Demokratik katılımcılık değil Yeni Demokratik Devrim

Yaşanan olaylar yarı-feodal üretim yapısının ürettiği sorunlardır. Çözüm de bu yapı ve ilişkilerin hedeflenmesiyle mümkündür. Sorunları sosyal bakımdan açıklamaya çalışan ama sorunun toprağa bağlılık yani geçim ve üretim aracı olan toprak paylaşımındaki eşitsizlik ve çelişkilerin ürünü olduğunu görmeyen, bunlar üzerinde durmayan yaklaşımlar yüzeysel olmanın ötesine geçemeyecektir. Sorunun sosyal boyutu onun iktisadi ilişkilerinin bir sonucudur. Yarı-feodal üretim tarzının hâkimiyeti bu tür sorunların yaşanmasını kaçınılmaz kılmaktadır.
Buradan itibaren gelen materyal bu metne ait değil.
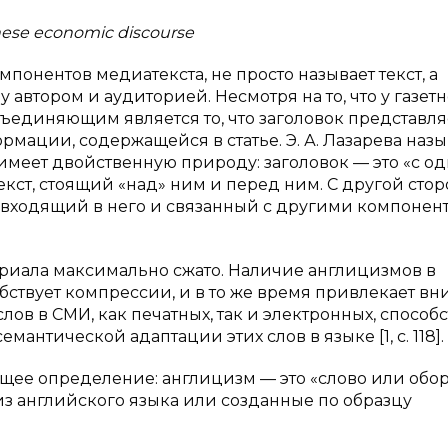
inese economic discourse
понентов медиатекста, не просто называет текст, а
 автором и аудиторией. Несмотря на то, что у газет
бъединяющим является то, что заголовок представля
ации, содержащейся в статье. Э. А. Лазарева назы
имеет двойственную природу: заголовок — это «с о
екст, стоящий «над» ним и перед ним. С другой стор
, входящий в него и связанный с другими компонен
териала максимально сжато. Наличие англицизмов в
собствует компрессии, и в то же время привлекает в
ов в СМИ, как печатных, так и электронных, способс
антической адаптации этих слов в языке [1, с. 118].
щее определение: англицизм — это «слово или обор
из английского языка или созданные по образцу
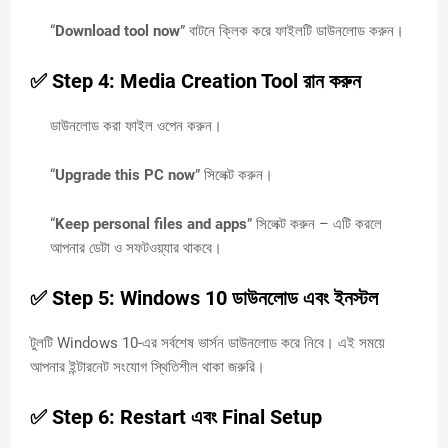
“
Download tool now
” বাটনে ক্লিক করে ফাইলটি ডাউনলোড করুন।
✅ Step 4: Media Creation Tool রান করুন
ডাউনলোড করা ফাইল ওপেন করুন।
“
Upgrade this PC now
” সিলেক্ট করুন।
“
Keep personal files and apps
” সিলেক্ট করুন – এটি করলে
আপনার ডেটা ও সফটওয়্যার থাকবে।
✅ Step 5: Windows 10 ডাউনলোড এবং ইনস্টল
টুলটি Windows 10-এর সর্বশেষ ভার্সন ডাউনলোড করে নিবে। এই সময়ে
আপনার ইন্টারনেট সংযোগ স্থিতিশীল থাকা জরুরি।
✅ Step 6: Restart এবং Final Setup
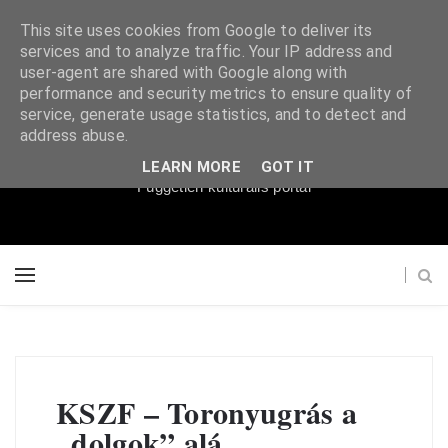
This site uses cookies from Google to deliver its
services and to analyze traffic. Your IP address and
user-agent are shared with Google along with
performance and security metrics to ensure quality of
service, generate usage statistics, and to detect and
Súgópéldány
address abuse.
LEARN MORE
GOT IT
Független kulturális portál
KSZF – Toronyugrás a
„dolgok” alá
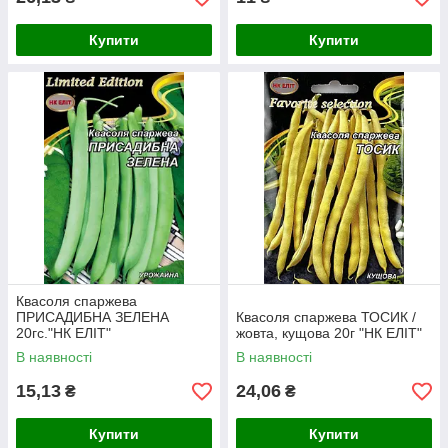
Купити
Купити
Квасоля спаржева
ПРИСАДИБНА ЗЕЛЕНА
Квасоля спаржева ТОСИК /
20гс."НК ЕЛІТ"
жовта, кущова 20г "НК ЕЛІТ"
В наявності
В наявності
15,13
24,06
₴
₴
Купити
Купити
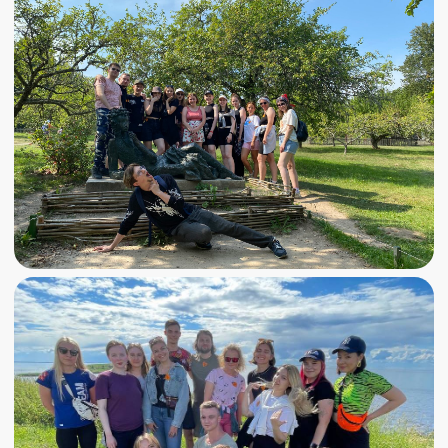
Изборско-Мальская долина,
экоферма, прогулка на сапах.
Сегодня утром просыпаемся, улыбаемся,
завтракаем и отправляемся на треккинг по
Изборско-Мальской долине.
Пройдем вдоль старинного водного
торгового пути, поднимемся на Белую гору
попьем живой воды из кипящего ключа, а
затем полюбуемся голубыми куполами
Мальского монастыря и открыточными
видами долины.
После обеда отправляемся дальше, нас
ждёт знакомство со страусами! Едем на
ЭкоФерму "Изборский Страус", чтобы
узнать всё об африканских страусах и
собственноручно покормить этих
жизнерадостных и любопытных птиц :)
Вечером поужинаем и мчим на следующую
интересную активность этого дня —
прогулку на сапах прямо по центру Пскова.
Это будет отличное завершение нашего
насыщенного дня, ведь нас ждут лучшие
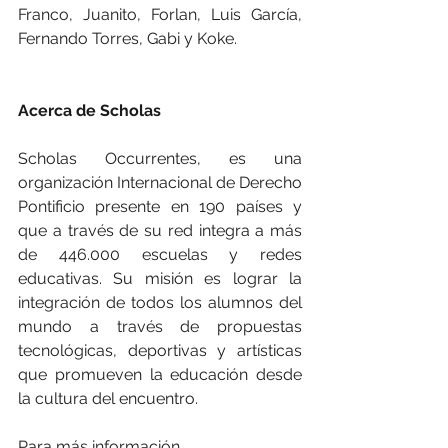
Franco, Juanito, Forlan, Luis García, 
Fernando Torres, Gabi y Koke.
Acerca de Scholas
Scholas Occurrentes, es una 
organización Internacional de Derecho 
Pontificio presente en 190 países y 
que a través de su red integra a más 
de 446.000 escuelas y redes 
educativas. Su misión es lograr la 
integración de todos los alumnos del 
mundo a través de propuestas 
tecnológicas, deportivas y artísticas 
que promueven la educación desde 
la cultura del encuentro.
Para más información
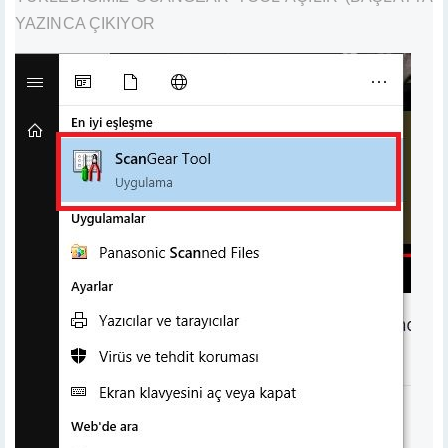
YAZINCA ÇIKIYOR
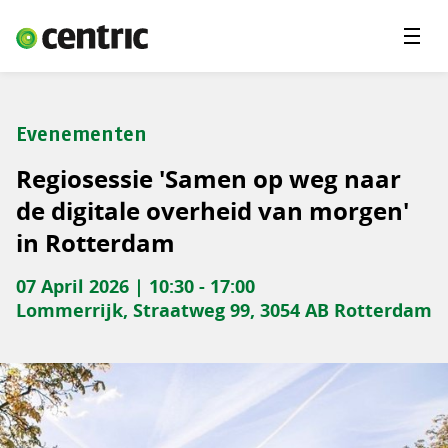
Menu'
Oplossingen
Branches
Evenementen
Over Centric
Regiosessie 'Samen op weg naar
Contact
de digitale overheid van morgen'
in Rotterdam
Careers
07 April 2026 | 10:30 - 17:00
Insights
Lommerrijk, Straatweg 99, 3054 AB Rotterdam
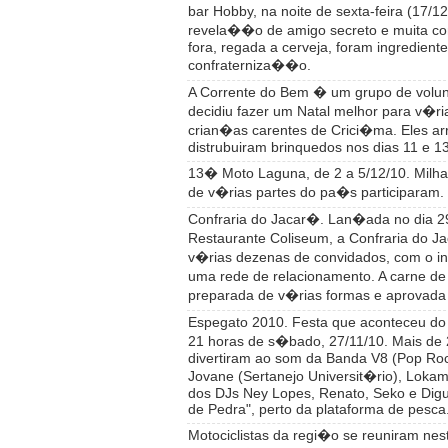
bar Hobby, na noite de sexta-feira (17/1
revela��o de amigo secreto e muita co
fora, regada a cerveja, foram ingredien
confraterniza��o.
A Corrente do Bem � um grupo de volu
decidiu fazer um Natal melhor para v�r
crian�as carentes de Crici�ma. Eles a
distrubuiram brinquedos nos dias 11 e 13
13� Moto Laguna, de 2 a 5/12/10. Milh
de v�rias partes do pa�s participaram.
Confraria do Jacar�. Lan�ada no dia 29
Restaurante Coliseum, a Confraria do J
v�rias dezenas de convidados, com o intu
uma rede de relacionamento. A carne de 
preparada de v�rias formas e aprovada
Espegato 2010. Festa que aconteceu do
21 horas de s�bado, 27/11/10. Mais de 
divertiram ao som da Banda V8 (Pop Rock
Jovane (Sertanejo Universit�rio), Loka
dos DJs Ney Lopes, Renato, Seko e Digu
de Pedra", perto da plataforma de pesca
Motociclistas da regi�o se reuniram ne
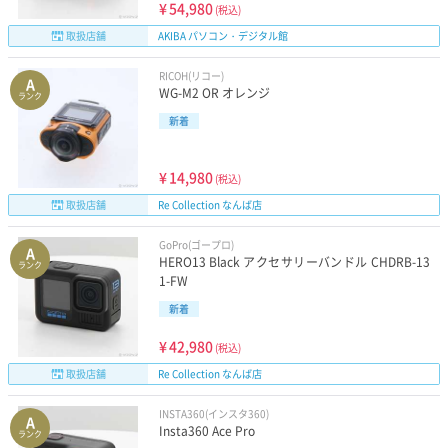
¥
54,980
(税込)
取扱店舗
AKIBA パソコン・デジタル館
RICOH(リコー)
A
WG-M2 OR オレンジ
ランク
新着
¥
14,980
(税込)
取扱店舗
Re Collection なんば店
GoPro(ゴープロ)
A
HERO13 Black アクセサリーバンドル CHDRB-13
ランク
1-FW
新着
¥
42,980
(税込)
取扱店舗
Re Collection なんば店
INSTA360(インスタ360)
A
Insta360 Ace Pro
ランク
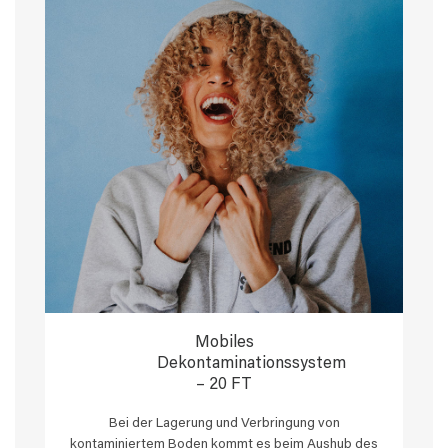
Mobiles
Dekontaminationssystem
– 20 FT
Bei der Lagerung und Verbringung von
kontaminiertem Boden kommt es beim Aushub des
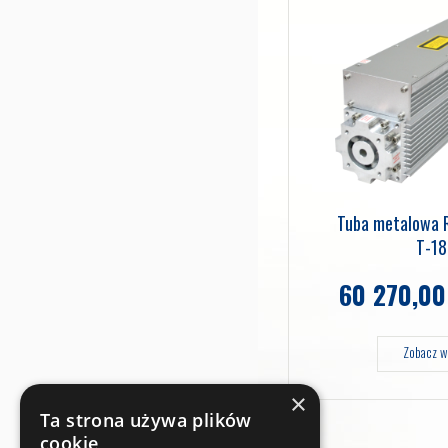
 metalowa RF Bost 10W T-
Tuba metalowa 
10A
T-1
 000,00
zł
brutto
60 270,0
Zobacz więcej
Zobacz w
×
Ta strona używa plików
cookie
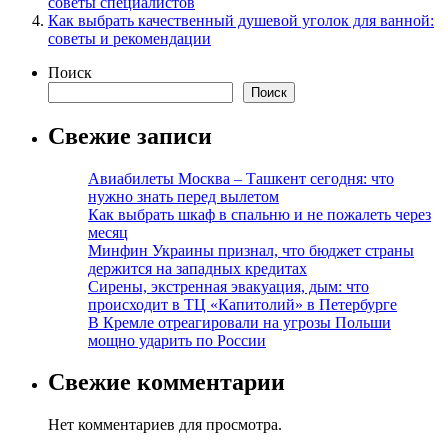
советы специалистов
Как выбрать качественный душевой уголок для ванной:
советы и рекомендации
Поиск
Поиск
Свежие записи
Авиабилеты Москва – Ташкент сегодня: что
нужно знать перед вылетом
Как выбрать шкаф в спальню и не пожалеть через
месяц
Минфин Украины признал, что бюджет страны
держится на западных кредитах
Сирены, экстренная эвакуация, дым: что
происходит в ТЦ «Капитолий» в Петербурге
В Кремле отреагировали на угрозы Польши
мощно ударить по России
Свежие комментарии
Нет комментариев для просмотра.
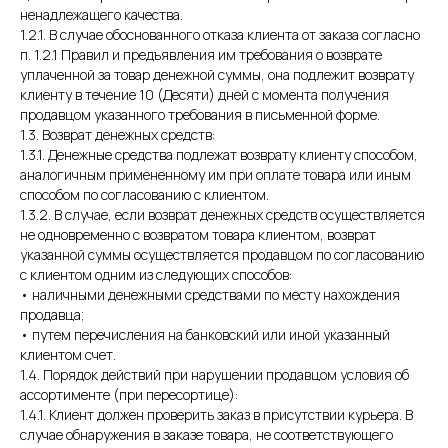
ненадлежащего качества.
1.2.1. В случае обоснованного отказа клиента от заказа согласно
п. 1.2.1 Правил и предъявления им требования о возврате
уплаченной за товар денежной суммы, она подлежит возврату
клиенту в течение 10 (Десяти) дней с момента получения
продавцом указанного требования в письменной форме.
1.3. Возврат денежных средств:
1.3.1. Денежные средства подлежат возврату клиенту способом,
аналогичным примененному им при оплате товара или иным
способом по согласованию с клиентом.
1.3.2. В случае, если возврат денежных средств осуществляется
не одновременно с возвратом товара клиентом, возврат
указанной суммы осуществляется продавцом по согласованию
с клиентом одним из следующих способов:
• наличными денежными средствами по месту нахождения
продавца;
• путем перечисления на банковский или иной указанный
клиентом счет.
1.4. Порядок действий при нарушении продавцом условия об
ассортименте (при пересортице):
1.4.1. Клиент должен проверить заказ в присутствии курьера. В
случае обнаружения в заказе товара, не соответствующего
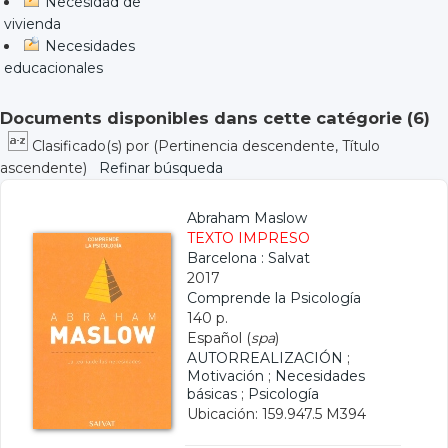
Necesidad de
vivienda
Necesidades
educacionales
Documents disponibles dans cette catégorie (
6
)
Clasificado(s) por
(Pertinencia descendente, Título
ascendente)
Refinar búsqueda
Abraham Maslow
TEXTO IMPRESO
Barcelona : Salvat
2017
Comprende la Psicología
140 p.
Español (
spa
)
AUTORREALIZACIÓN
;
Motivación
;
Necesidades
básicas
;
Psicología
Ubicación: 159.947.5 M394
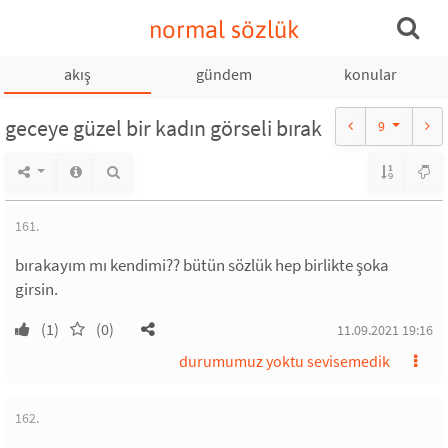
normal sözlük
akış
gündem
konular
geceye güzel bir kadın görseli bırak
9
161.
bırakayım mı kendimi?? bütün sözlük hep birlikte şoka
girsin.
(1)
(0)
11.09.2021 19:16
durumumuz yoktu sevisemedik
162.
Dolayısıyla sorunun sosyal boyutu da onun nedeni üretim tarzı ve bunun dayanağı olan toprak ağalarının hâkimiyetine son vermekle çözülebilir. Bunun hedeflenmediği, gerçekleşmediği yerde sorunun sosyal yönünü çözmeyi düşünmek iyi niyetli bir yaklaşım olarak kalacaktır.

Gerçek anlamda bu sorunun çözülmesini dert edenler proletarya önderliğinde köylülerle ittifak halinde gerçekleştirilecek ve büyük toprak ağalarının topraklarına el koyarak köylülere dağıtmayı hedefleyen demokratik halk devrimi mücadelesine katılmalı, bu mücadeleyi destekleyerek bu yönde çözüm üretmeli çaba harcamalıdır.